**Excerpt:**
+===+

Single by Roxette

from the album Tourism
- Released: 26 January 1993
- Recorded: May; December 1992
- Studio: Nas Nuvens (Rio de Janeiro, Brazil); EMI (Stockholm, Sweden);
- Length: 3:42
- Label: EMI
- Songwriter(s): Per Gessle
- Producer(s): Clarence Öfwerman

Roxette singles chronology
| "Queen of Rain" (1992) | "Fingertips '93" (1993) | "Almost Unreal" (1993) |

Music video
- "Fingertips '93" on YouTube

= Fingertips '93 =

1993 single by Roxette

"Fingertips '93" is a song by Swedish pop duo Roxette, released as the third and final single from their fourth studio album, Tourism (1992), on 26 January 1993. The single was only released in a select few countries, including Belgium, Germany, the Netherlands, Sweden and Spain, and charted moderately. The song would be given a wider release when it was issued as one of the B-sides on the duo's proceeding single, "Almost Unreal", which was released four months later in May 1993.

+===+

**Entries from a collection:**
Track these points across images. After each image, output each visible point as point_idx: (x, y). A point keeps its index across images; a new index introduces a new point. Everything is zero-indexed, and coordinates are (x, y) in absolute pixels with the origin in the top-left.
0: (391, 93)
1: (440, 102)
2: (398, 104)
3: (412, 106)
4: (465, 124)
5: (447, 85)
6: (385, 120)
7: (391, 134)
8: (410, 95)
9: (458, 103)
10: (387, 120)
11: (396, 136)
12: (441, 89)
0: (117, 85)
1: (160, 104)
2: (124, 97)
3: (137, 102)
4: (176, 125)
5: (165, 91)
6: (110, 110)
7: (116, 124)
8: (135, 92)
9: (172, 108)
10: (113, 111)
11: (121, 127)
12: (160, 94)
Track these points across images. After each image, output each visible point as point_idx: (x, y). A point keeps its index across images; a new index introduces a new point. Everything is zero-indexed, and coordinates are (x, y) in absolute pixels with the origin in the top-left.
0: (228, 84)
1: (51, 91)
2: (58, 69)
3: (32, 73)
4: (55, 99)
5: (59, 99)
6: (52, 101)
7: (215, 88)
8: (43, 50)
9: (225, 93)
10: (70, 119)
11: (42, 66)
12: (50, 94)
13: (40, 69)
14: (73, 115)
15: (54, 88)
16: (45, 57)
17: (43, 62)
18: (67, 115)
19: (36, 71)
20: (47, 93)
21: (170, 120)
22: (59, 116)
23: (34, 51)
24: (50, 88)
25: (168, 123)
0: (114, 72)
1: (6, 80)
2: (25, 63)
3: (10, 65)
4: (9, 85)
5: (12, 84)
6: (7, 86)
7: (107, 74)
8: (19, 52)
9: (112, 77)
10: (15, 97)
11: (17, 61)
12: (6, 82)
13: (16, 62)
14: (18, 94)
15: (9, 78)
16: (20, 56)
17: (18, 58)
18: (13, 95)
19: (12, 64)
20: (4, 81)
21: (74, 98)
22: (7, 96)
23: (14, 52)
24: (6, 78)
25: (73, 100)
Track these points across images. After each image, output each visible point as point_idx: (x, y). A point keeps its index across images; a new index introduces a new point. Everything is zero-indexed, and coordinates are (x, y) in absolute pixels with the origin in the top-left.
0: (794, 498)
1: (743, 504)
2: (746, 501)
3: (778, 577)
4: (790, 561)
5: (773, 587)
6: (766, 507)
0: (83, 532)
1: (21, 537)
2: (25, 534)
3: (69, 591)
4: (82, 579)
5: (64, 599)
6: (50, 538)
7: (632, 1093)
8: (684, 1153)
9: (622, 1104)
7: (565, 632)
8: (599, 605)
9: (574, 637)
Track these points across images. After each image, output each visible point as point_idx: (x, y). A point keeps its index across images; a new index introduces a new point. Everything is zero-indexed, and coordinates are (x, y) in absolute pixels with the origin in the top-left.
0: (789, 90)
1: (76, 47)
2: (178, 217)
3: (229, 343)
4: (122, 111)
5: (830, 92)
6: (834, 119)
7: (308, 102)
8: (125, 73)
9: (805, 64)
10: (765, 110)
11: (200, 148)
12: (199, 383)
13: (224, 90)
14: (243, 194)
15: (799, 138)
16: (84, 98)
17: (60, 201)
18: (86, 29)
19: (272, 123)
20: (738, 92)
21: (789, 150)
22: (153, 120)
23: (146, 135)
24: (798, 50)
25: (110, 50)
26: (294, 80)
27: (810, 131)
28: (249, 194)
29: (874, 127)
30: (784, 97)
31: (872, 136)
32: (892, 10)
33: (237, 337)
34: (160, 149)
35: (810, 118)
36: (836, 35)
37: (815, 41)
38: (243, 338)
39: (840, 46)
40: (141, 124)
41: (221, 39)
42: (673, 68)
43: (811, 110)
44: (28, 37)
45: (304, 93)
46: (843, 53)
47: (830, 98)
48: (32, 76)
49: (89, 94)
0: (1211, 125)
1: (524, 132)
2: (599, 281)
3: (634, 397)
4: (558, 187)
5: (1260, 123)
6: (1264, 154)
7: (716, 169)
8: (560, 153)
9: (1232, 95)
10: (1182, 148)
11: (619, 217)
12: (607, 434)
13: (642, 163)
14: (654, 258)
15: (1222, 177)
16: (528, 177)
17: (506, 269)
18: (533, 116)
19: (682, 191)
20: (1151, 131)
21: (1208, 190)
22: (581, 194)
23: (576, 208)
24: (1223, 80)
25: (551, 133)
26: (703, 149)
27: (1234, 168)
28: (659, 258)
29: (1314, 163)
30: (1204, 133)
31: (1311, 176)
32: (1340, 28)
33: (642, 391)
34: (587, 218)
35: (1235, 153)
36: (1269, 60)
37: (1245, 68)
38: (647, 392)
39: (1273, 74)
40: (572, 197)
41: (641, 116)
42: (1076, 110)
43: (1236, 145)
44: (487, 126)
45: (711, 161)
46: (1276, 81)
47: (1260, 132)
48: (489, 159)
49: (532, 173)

+===+

**Problem set:**
a. According to the Fingertips '93 article, who produced the song?
b. Shorten the paragraph in the Fingertips '93 article that begins "\"Fingertips '93\" is a song by Swedish pop duo Roxette", keeping its main facts.
c. Carry on writing the Fingertips '93 article from the point where it stops.

**Responses for each task:**
a. Clarence Öfwerman

b. "Fingertips '93" by Swedish pop duo Roxette was released on 26 January 1993 as the third and final single from their fourth studio album, Tourism (1992). Issued only in a few countries, including Belgium, Germany, the Netherlands, Sweden and Spain, it charted moderately. It reached a wider audience as a B-side on "Almost Unreal," released four months later in May 1993.

c.
==Music video==
The music video was Roxette's first collaboration with director Jonas Åkerlund, who would go on to direct a total of twelve music videos for the duo.

==Formats and track listings==
All music and lyrics were written by Per Gessle, except "Hotblooded", with music composed by Marie Fredriksson and Gessle.

- 7-inch single and cassette (Europe 8650237)
1. "Fingertips '93" – 3:42
2. "Dressed for Success" (live from the Sydney Entertainment Centre on 13 December 1991) – 4:49

- CD single (Australia · Europe 8650222)
3. "Fingertips '93" – 3:42
4. "Dressed for Success" (live from Sydney) – 4:49
5. "Hotblooded" (live from Sydney) – 3:55
6. "The Voice" – 4:27

==Credits and personnel==
Credits and personnel adapted from the liner notes of Tourism and Rarities.

Studios
- Original album version recorded in May 1992 at Nas Nevans Recording Studio (Rio de Janeiro, Brazil)
- Single version remixed in December 1992 at EMI Studios (Stockholm, Sweden)

Personnel
- Marie Fredriksson – lead and backing vocals
- Per Gessle – lead vocals, acoustic guitar, programming, mixing
- Per "Pelle" Alsing – drums
- Dave Edwards – psychedelic voice (single version)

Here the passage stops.